● **Work item**
Reproduce the entries. Each one must match the original exactly.

● **Raw data**
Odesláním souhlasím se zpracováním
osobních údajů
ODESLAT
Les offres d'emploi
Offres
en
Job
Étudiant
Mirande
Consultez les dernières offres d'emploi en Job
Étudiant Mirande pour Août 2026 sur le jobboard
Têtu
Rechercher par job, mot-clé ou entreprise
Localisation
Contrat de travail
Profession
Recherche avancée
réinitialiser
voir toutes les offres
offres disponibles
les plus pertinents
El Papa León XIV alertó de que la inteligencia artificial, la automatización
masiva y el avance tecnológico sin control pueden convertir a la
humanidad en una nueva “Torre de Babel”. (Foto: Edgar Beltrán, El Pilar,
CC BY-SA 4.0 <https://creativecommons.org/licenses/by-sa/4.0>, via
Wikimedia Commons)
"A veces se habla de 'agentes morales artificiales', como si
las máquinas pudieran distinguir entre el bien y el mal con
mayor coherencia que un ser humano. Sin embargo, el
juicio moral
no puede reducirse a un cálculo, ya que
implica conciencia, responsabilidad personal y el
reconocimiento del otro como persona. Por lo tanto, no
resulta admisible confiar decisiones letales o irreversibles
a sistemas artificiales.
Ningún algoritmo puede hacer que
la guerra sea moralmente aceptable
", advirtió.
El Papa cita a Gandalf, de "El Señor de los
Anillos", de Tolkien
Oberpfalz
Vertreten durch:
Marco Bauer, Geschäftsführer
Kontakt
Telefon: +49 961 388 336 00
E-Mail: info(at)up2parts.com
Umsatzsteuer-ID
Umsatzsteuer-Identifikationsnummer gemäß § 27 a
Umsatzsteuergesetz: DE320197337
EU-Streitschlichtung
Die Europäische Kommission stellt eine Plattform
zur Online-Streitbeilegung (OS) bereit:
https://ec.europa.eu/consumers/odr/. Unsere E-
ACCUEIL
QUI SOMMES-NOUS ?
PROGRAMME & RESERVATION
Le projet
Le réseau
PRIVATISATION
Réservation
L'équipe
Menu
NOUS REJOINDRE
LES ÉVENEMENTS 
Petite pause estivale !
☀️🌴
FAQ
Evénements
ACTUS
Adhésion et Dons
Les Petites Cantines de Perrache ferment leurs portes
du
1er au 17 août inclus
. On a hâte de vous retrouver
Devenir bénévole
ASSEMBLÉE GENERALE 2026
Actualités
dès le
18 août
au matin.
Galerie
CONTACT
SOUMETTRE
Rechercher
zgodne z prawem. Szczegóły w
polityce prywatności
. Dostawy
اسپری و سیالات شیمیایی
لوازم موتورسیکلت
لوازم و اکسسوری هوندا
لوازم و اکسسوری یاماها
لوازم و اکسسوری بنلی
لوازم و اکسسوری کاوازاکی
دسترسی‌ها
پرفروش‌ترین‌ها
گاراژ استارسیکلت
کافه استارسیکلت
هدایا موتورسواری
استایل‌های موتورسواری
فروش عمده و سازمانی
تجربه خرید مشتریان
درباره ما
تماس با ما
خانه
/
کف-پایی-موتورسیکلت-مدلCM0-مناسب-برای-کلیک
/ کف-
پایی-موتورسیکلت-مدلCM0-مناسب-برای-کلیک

● **Output below**
Odesláním souhlasím se zpracováním
osobních údajů
ODESLAT
Les offres d'emploi
Offres
en
Job
Étudiant
Mirande
Consultez les dernières offres d'emploi en Job
Étudiant Mirande pour Août 2026 sur le jobboard
Têtu
Rechercher par job, mot-clé ou entreprise
Localisation
Contrat de travail
Profession
Recherche avancée
réinitialiser
voir toutes les offres
offres disponibles
les plus pertinents
El Papa León XIV alertó de que la inteligencia artificial, la automatización
masiva y el avance tecnológico sin control pueden convertir a la
humanidad en una nueva “Torre de Babel”. (Foto: Edgar Beltrán, El Pilar,
CC BY-SA 4.0 <https://creativecommons.org/licenses/by-sa/4.0>, via
Wikimedia Commons)
"A veces se habla de 'agentes morales artificiales', como si
las máquinas pudieran distinguir entre el bien y el mal con
mayor coherencia que un ser humano. Sin embargo, el
juicio moral
no puede reducirse a un cálculo, ya que
implica conciencia, responsabilidad personal y el
reconocimiento del otro como persona. Por lo tanto, no
resulta admisible confiar decisiones letales o irreversibles
a sistemas artificiales.
Ningún algoritmo puede hacer que
la guerra sea moralmente aceptable
", advirtió.
El Papa cita a Gandalf, de "El Señor de los
Anillos", de Tolkien
Oberpfalz
Vertreten durch:
Marco Bauer, Geschäftsführer
Kontakt
Telefon: +49 961 388 336 00
E-Mail: info(at)up2parts.com
Umsatzsteuer-ID
Umsatzsteuer-Identifikationsnummer gemäß § 27 a
Umsatzsteuergesetz: DE320197337
EU-Streitschlichtung
Die Europäische Kommission stellt eine Plattform
zur Online-Streitbeilegung (OS) bereit:
https://ec.europa.eu/consumers/odr/. Unsere E-
ACCUEIL
QUI SOMMES-NOUS ?
PROGRAMME & RESERVATION
Le projet
Le réseau
PRIVATISATION
Réservation
L'équipe
Menu
NOUS REJOINDRE
LES ÉVENEMENTS 
Petite pause estivale !
☀️🌴
FAQ
Evénements
ACTUS
Adhésion et Dons
Les Petites Cantines de Perrache ferment leurs portes
du
1er au 17 août inclus
. On a hâte de vous retrouver
Devenir bénévole
ASSEMBLÉE GENERALE 2026
Actualités
dès le
18 août
au matin.
Galerie
CONTACT
SOUMETTRE
Rechercher
zgodne z prawem. Szczegóły w
polityce prywatności
. Dostawy
اسپری و سیالات شیمیایی
لوازم موتورسیکلت
لوازم و اکسسوری هوندا
لوازم و اکسسوری یاماها
لوازم و اکسسوری بنلی
لوازم و اکسسوری کاوازاکی
دسترسی‌ها
پرفروش‌ترین‌ها
گاراژ استارسیکلت
کافه استارسیکلت
هدایا موتورسواری
استایل‌های موتورسواری
فروش عمده و سازمانی
تجربه خرید مشتریان
درباره ما
تماس با ما
خانه
/
کف-پایی-موتورسیکلت-مدلCM0-مناسب-برای-کلیک
/ کف-
پایی-موتورسیکلت-مدلCM0-مناسب-برای-کلیک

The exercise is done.